(Beginning of TASK MATERIAL)

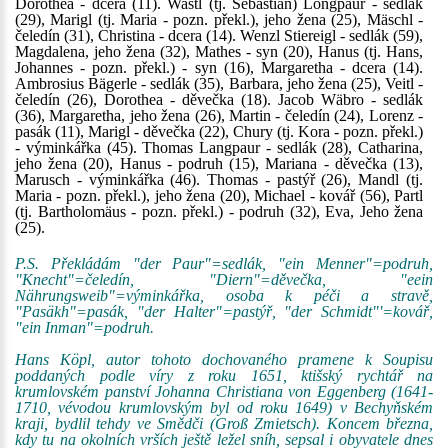
Dorothea - dcera (11). Wastl (tj. Sebastian) Longpaur - sedlák
(29), Marigl (tj. Maria - pozn. překl.), jeho žena (25), Mäschl -
čeledín (31), Christina - dcera (14). Wenzl Stiereigl - sedlák (59),
Magdalena, jeho žena (32), Mathes - syn (20), Hanus (tj. Hans,
Johannes - pozn. překl.) - syn (16), Margaretha - dcera (14).
Ambrosius Bägerle - sedlák (35), Barbara, jeho žena (25), Veitl -
čeledín (26), Dorothea - děvečka (18). Jacob Wäbro - sedlák
(36), Margaretha, jeho žena (26), Martin - čeledín (24), Lorenz -
pasák (11), Marigl - děvečka (22), Chury (tj. Kora - pozn. překl.)
- výminkářka (45). Thomas Langpaur - sedlák (28), Catharina,
jeho žena (20), Hanus - podruh (15), Mariana - děvečka (13),
Marusch - výminkářka (46). Thomas - pastýř (26), Mandl (tj.
Maria - pozn. překl.), jeho žena (20), Michael - kovář (56), Partl
(tj. Bartholomäus - pozn. překl.) - podruh (32), Eva, Jeho žena
(25).
P.S. Překládám "der Paur"=sedlák, "ein Menner"=podruh,
"Knecht"=čeledín, "Diern"=děvečka, "eein
Nährungsweib"=výminkářka, osoba k péči a stravě,
"Pasäkh"=pasák, "der Halter"=pastýř, "der Schmidt"'=kovář,
"ein Inman"=podruh.
Hans Köpl, autor tohoto dochovaného pramene k Soupisu
poddaných podle víry z roku 1651, ktišský rychtář na
krumlovském panství Johanna Christiana von Eggenberg (1641-
1710, vévodou krumlovským byl od roku 1649) v Bechyňském
kraji, bydlil tehdy ve Smědči (Groß Zmietsch). Koncem března,
kdy tu na okolních vrších ještě ležel sníh, sepsal i obyvatele dnes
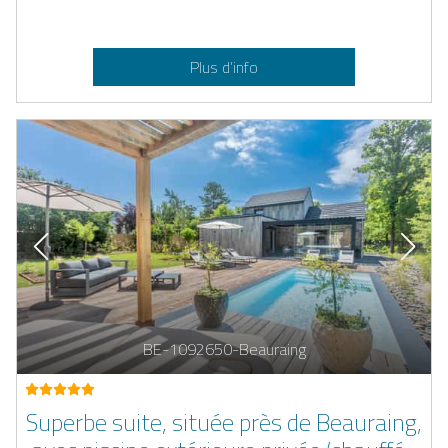
Plus d’info
BE-1092650-Beauraing
Superbe suite, située près de Beauraing,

(End of TASK MATERIAL)

▸ **EXERCISE DESCRIPTION**:
Pull out every line in the material above where "kovář" occurs.

▸ **SOLUTION**:
Maria - pozn. překl.), jeho žena (20), Michael - kovář (56), Partl
"Pasäkh"=pasák, "der Halter"=pastýř, "der Schmidt"'=kovář,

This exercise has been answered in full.